Residential scheme i.e. RADHE VILLA has been created by Co-Operative housing society for its Members. The Section 65(91a) of the Finance Act, 1994 reads “residential complex” means any complex comprising of a building or buildings having more than 12 residential units and excludes complex constructed by engaging any other person for designing or planning of the layout, and construction of such complex is intended for personal use as residence.

Mr. P.P Jadeja, representing the appellant reiterated grounds of Appeal and submitted written synopsis with enclosures and relied upon decisions during the PH, which is taken on record. Appellant merely developed land of land owners’ land as approved by AUDA, under the agreements with landowners and carried out activities for approved 16 residential units for individuals known as Sharnam Villa and for 70 Residential units known as Radhe Villa Co-Operative housing society for its Members only. The Appellant has not sold any Residential units, hence, there is no Service tax liability on the Appellant under Construction of Residential Complex services, as confirmed by the impugned Orders.

The bench determined that in accordance with agreements with landowners, the appellant had developed the landlords’ land, undertaking various activities such as constructing “Radhe Villa,” comprising three buildings totaling 70 residential units. This development was carried out under an agreement on the land of Radhe Villa Cooperative Housing Society, a registered society authorized by AUDA to develop a total of 70 residential units.

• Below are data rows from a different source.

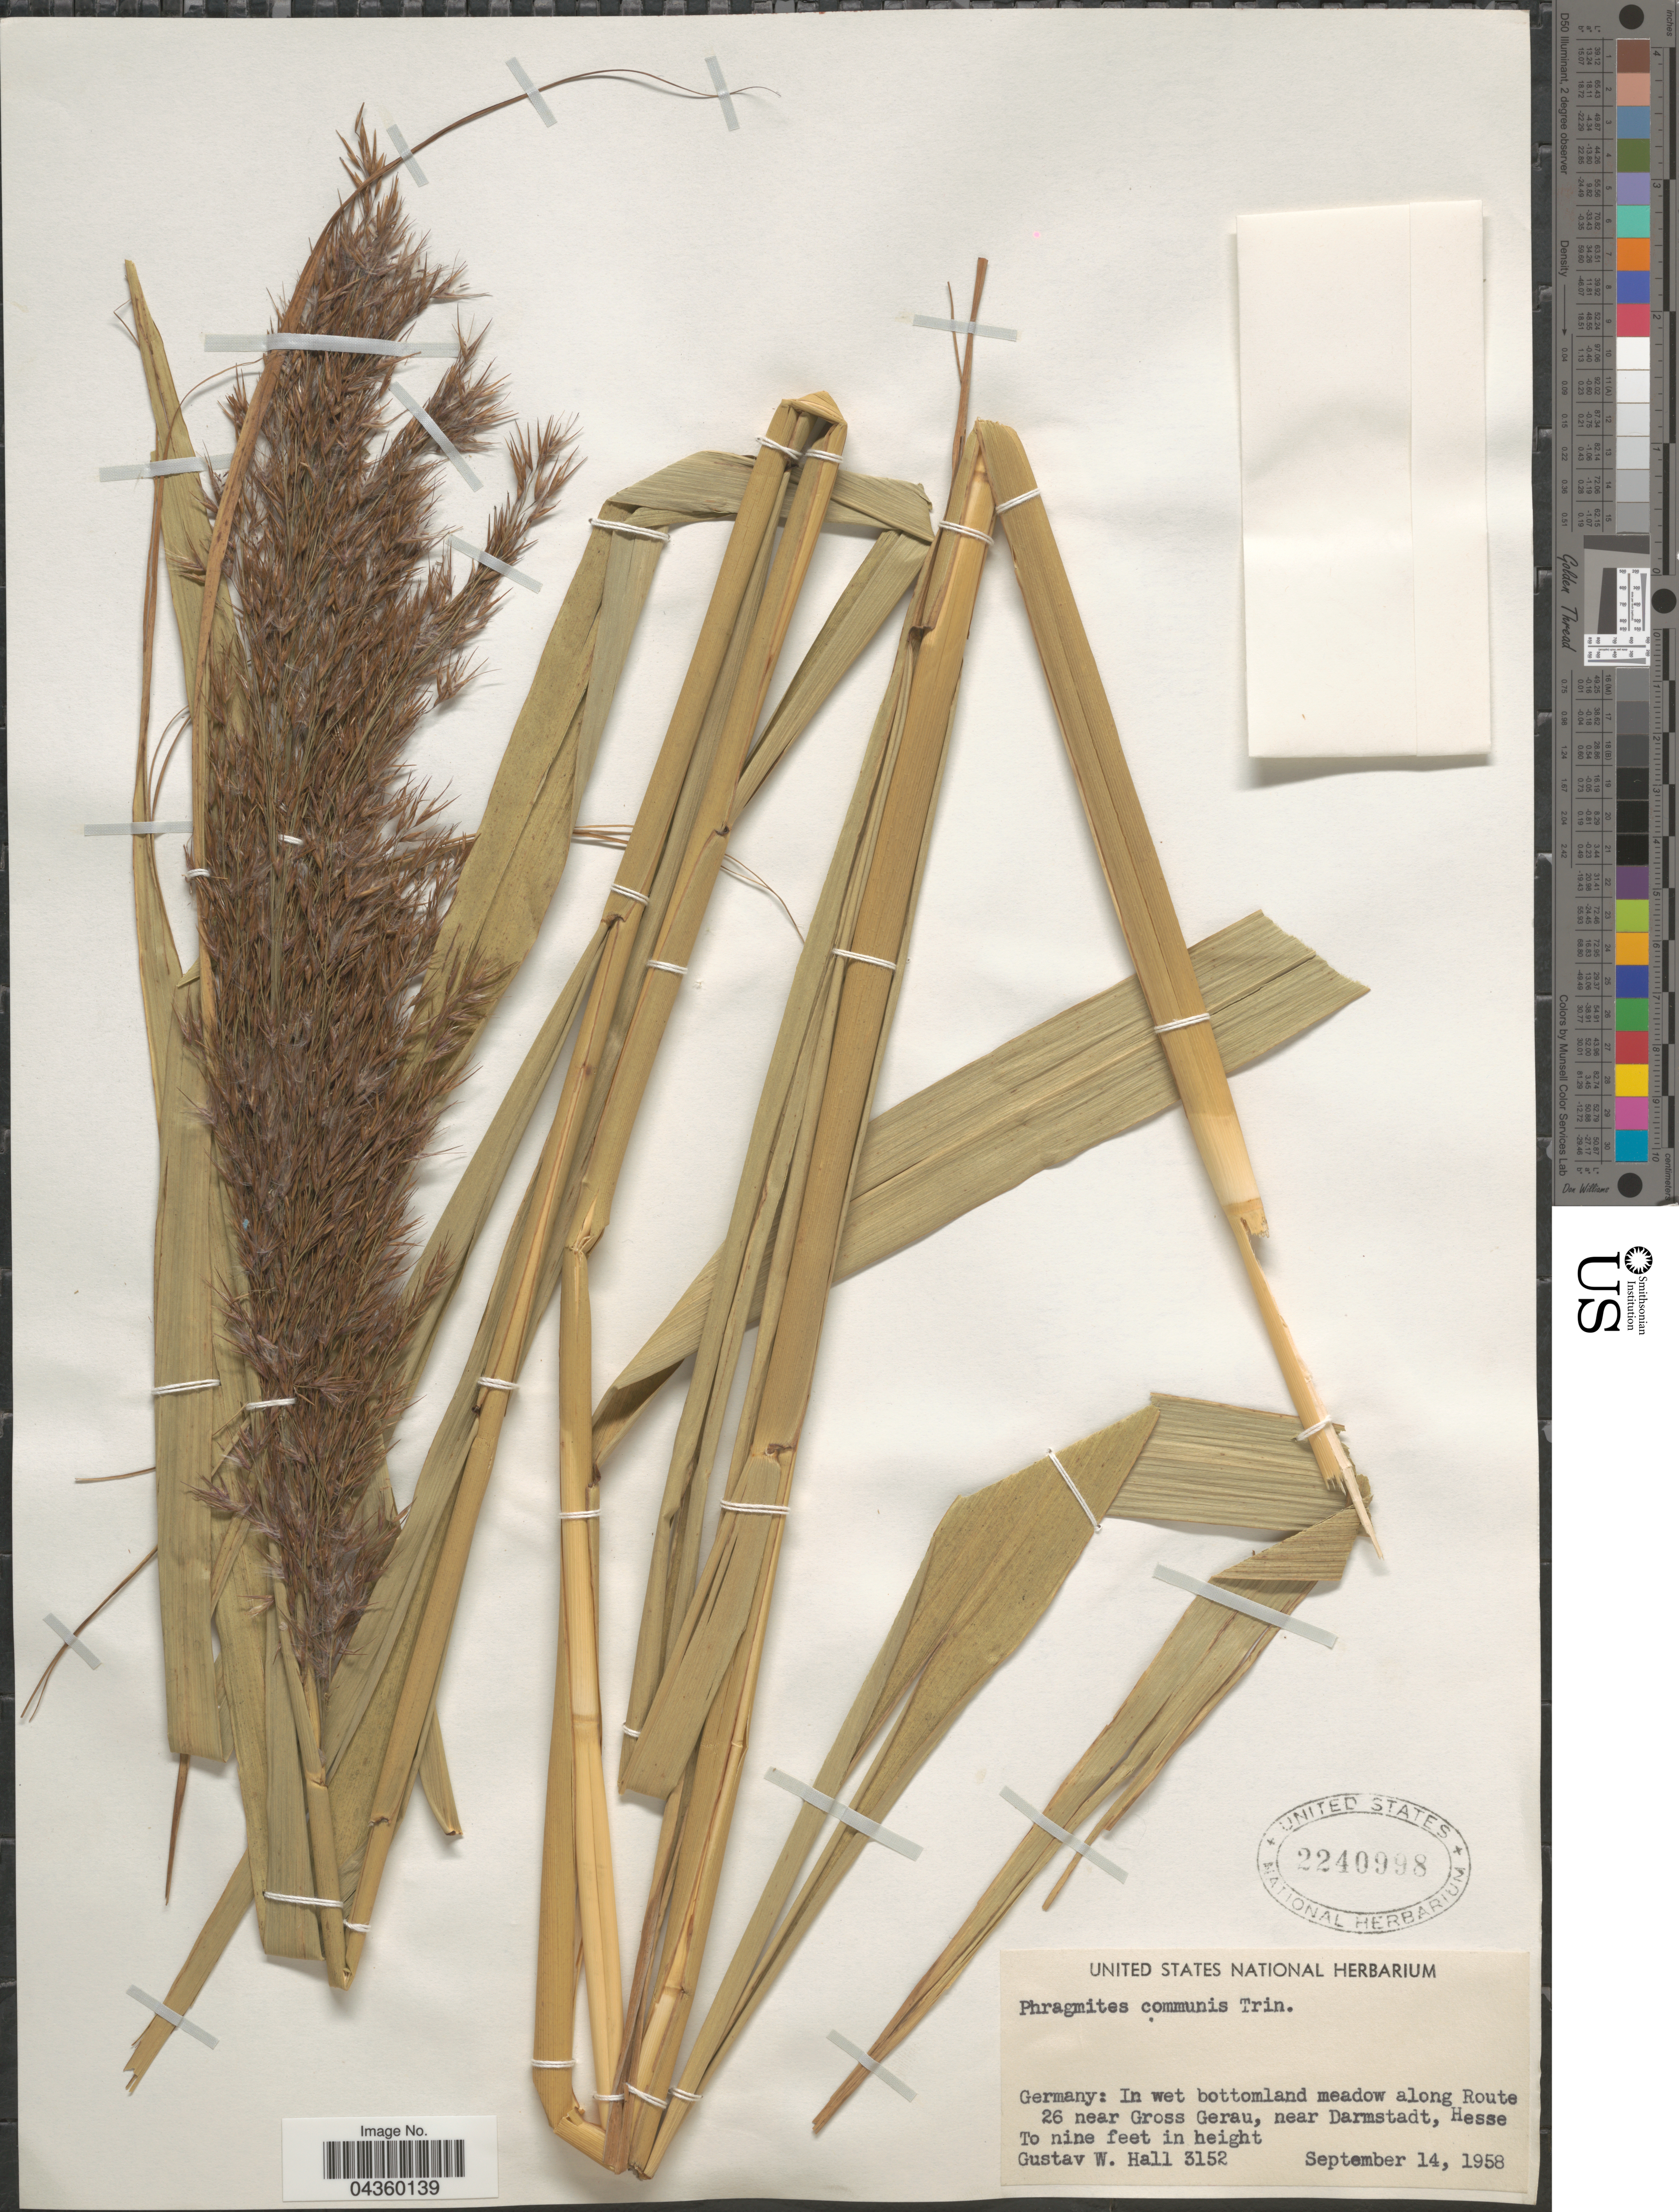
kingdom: Plantae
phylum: Tracheophyta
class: Liliopsida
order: Poales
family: Poaceae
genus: Phragmites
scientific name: Phragmites australis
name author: (Cav.) Trin. ex Steud.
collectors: G. Hall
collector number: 3152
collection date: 1958-09-14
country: Germany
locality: In wet bottomland meadow along Route 26 near Gross Gerau, near Darmstadt, Hasse.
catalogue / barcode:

It was further noted that residential units are not subject to Service Tax if each building does not exceed 12 residential units. The Karnataka High Court ruled in favor of the assessee, following the Apex Court’s approval of the Tribunal decision in Macro Marvel Projects Ltd. In line with the facts of this case, each of the three buildings in the “Sharnam Villa” scheme contains no more than 12 residential units. These residential units are intended for personal use and do not fall under the category of a Residential Complex, as they are excluded under Section 65(91a) of the Finance Act, 1994.

The decisions in the similarly placed Assessee wherein service tax demands for construction of Residential Complex for the Gujarat State Police Housing Corporation Ltd have been set aside, will also equally apply in this case for scheme Sharnam Villa as well. Further since the Appellant has not sold any of these 16 residential units to anyone, Service Tax demand on the Appellant is not sustainable on taxable amount relatable to scheme known as “Sharnam Villa” under the established law.

The two member bench of the tribunal comprising Ramesh Nair (Judicial member) and C.L Mahar (Technical member) concluded that the service tax demand confirmed with interest and penalties is not sustainable in this case. The demand of Service Tax upheld by O-I-A with interest and penalties deserves to be set aside. Accordingly, the appeal filed by the appellant was allowed.